[Mesa-dev] [PATCH v3] nvc0: serialize before updating some constant buffer bindings

Rhys Perry pendingchaos02 at gmail.com
Thu Jul 26 14:24:49 UTC 2018


To avoid serializing, this has the user constant buffer always be 65536
bytes and enabled unless it's required that something else is used for
constant buffer 0.

Fixes artifacts with at least XCOM: Enemy Within, 0 A.D. and Unigine
Valley, Heaven and Superposition.

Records
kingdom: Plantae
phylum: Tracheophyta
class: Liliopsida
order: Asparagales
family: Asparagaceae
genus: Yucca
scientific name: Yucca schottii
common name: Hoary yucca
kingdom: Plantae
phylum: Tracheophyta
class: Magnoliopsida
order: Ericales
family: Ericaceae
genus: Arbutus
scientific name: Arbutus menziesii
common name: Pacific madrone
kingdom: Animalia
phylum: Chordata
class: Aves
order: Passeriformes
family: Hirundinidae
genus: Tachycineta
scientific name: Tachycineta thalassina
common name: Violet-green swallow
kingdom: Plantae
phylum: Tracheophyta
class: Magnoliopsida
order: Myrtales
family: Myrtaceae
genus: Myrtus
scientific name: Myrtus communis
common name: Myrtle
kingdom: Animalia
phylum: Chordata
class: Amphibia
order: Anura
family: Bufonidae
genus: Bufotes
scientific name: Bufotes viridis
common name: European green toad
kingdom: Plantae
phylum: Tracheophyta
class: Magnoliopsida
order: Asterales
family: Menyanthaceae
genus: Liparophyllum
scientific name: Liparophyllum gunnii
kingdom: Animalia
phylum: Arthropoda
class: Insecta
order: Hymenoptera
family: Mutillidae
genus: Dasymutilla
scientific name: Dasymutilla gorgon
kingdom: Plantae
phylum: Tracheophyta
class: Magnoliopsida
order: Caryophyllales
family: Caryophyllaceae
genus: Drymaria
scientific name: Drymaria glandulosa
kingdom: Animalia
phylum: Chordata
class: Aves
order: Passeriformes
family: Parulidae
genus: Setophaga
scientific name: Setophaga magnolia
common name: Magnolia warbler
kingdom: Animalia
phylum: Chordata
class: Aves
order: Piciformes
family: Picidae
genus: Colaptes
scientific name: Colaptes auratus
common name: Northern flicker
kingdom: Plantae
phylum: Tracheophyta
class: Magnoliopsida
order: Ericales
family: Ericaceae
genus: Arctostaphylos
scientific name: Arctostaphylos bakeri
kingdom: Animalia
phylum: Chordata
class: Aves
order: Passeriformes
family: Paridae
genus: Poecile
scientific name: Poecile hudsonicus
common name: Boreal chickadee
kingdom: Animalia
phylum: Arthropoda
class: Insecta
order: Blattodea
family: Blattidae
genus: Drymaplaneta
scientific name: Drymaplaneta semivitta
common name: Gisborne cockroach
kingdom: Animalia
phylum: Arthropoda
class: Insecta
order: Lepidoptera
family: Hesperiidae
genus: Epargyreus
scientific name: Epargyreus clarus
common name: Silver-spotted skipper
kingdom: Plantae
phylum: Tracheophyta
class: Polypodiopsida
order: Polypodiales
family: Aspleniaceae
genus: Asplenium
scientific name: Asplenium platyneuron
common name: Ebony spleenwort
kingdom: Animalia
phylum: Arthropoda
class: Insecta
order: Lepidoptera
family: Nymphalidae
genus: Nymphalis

Exercise requirements:
a – In the nvc0 patch, how many bytes is the user constant buffer always set to?
b – Put this sentence from the nvc0 patch into Spanish: "To avoid serializing, this has the user constant buffer always be 65536 bytes and enabled unless it's required that something else is used for constant buffer 0."
The items aren't needed for anything here.

Exercise solutions:
a – 65536 bytes.

b – Para evitar la serialización, esto hace que el búfer de constantes del usuario siempre tenga 65536 bytes y esté habilitado, a menos que sea necesario usar otra cosa para el búfer de constantes 0.